(Beginning of RECORDS SUPPLIED)

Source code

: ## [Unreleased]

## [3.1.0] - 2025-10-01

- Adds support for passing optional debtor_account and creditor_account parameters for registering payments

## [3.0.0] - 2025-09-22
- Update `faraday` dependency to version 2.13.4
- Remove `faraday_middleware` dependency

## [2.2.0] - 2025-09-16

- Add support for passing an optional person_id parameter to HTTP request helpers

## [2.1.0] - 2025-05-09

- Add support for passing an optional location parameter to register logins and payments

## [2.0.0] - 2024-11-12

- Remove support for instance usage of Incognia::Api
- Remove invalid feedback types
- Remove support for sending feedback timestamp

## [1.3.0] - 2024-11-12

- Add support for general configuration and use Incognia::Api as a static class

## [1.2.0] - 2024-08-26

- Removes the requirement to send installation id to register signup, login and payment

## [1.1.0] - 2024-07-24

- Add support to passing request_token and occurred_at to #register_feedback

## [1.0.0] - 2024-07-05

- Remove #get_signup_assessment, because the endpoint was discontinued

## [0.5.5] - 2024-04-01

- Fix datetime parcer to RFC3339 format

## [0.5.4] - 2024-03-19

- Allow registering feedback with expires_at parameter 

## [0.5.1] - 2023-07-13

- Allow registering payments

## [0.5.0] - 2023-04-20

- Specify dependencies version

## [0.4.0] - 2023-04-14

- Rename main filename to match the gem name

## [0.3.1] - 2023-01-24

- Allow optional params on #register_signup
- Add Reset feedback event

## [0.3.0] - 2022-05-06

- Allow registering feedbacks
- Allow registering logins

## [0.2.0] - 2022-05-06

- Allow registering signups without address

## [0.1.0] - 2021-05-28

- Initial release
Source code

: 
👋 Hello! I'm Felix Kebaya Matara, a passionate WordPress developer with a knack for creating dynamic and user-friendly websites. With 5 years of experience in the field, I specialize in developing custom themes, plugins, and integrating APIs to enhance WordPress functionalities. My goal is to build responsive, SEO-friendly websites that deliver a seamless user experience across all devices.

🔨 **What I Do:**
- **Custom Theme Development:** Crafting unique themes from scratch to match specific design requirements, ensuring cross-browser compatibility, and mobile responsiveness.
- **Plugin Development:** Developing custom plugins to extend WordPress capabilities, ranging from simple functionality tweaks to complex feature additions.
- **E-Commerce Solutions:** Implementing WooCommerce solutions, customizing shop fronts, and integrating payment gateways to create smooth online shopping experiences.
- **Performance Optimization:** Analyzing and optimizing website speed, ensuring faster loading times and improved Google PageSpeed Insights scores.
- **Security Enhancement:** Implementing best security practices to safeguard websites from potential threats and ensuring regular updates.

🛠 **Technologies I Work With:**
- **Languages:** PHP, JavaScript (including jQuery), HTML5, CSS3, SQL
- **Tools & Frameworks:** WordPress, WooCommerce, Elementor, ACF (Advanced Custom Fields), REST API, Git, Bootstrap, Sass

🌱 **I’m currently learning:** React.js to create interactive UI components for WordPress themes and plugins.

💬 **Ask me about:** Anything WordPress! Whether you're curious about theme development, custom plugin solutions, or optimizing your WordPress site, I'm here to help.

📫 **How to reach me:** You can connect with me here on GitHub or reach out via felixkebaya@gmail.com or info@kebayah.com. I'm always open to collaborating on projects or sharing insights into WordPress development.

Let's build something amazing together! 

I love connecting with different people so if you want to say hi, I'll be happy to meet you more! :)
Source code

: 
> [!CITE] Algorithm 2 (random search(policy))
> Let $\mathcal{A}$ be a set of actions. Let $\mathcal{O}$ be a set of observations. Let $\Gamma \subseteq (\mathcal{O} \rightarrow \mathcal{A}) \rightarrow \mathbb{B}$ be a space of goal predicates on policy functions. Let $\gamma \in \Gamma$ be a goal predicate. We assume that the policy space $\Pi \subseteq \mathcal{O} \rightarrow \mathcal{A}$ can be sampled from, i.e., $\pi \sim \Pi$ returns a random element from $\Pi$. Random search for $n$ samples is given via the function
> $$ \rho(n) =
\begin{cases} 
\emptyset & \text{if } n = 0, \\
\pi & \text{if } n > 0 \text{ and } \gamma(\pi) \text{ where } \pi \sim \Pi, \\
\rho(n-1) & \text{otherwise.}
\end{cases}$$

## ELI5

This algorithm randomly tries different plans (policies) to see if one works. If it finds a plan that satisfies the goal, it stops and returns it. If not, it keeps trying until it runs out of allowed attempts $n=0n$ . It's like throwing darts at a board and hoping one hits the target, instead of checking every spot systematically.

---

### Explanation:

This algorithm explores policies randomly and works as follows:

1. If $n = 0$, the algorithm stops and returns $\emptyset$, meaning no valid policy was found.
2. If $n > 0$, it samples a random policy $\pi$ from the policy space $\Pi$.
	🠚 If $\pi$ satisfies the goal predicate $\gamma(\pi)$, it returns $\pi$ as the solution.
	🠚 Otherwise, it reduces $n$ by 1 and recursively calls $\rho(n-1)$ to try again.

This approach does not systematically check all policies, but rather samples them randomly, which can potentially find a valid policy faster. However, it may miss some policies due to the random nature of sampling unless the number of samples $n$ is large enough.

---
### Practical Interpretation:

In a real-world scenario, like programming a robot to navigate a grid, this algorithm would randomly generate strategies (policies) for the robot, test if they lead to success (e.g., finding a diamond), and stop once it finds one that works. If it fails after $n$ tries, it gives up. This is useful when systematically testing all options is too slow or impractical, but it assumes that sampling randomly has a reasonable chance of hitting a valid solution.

(End of RECORDS SUPPLIED)

◆ **ACTIVITY**
Retrieve all lines from the data that contain the string "match".

◆ **WRITTEN ANSWER**
- Rename main filename to match the gem name
- **Custom Theme Development:** Crafting unique themes from scratch to match specific design requirements, ensuring cross-browser compatibility, and mobile responsiveness.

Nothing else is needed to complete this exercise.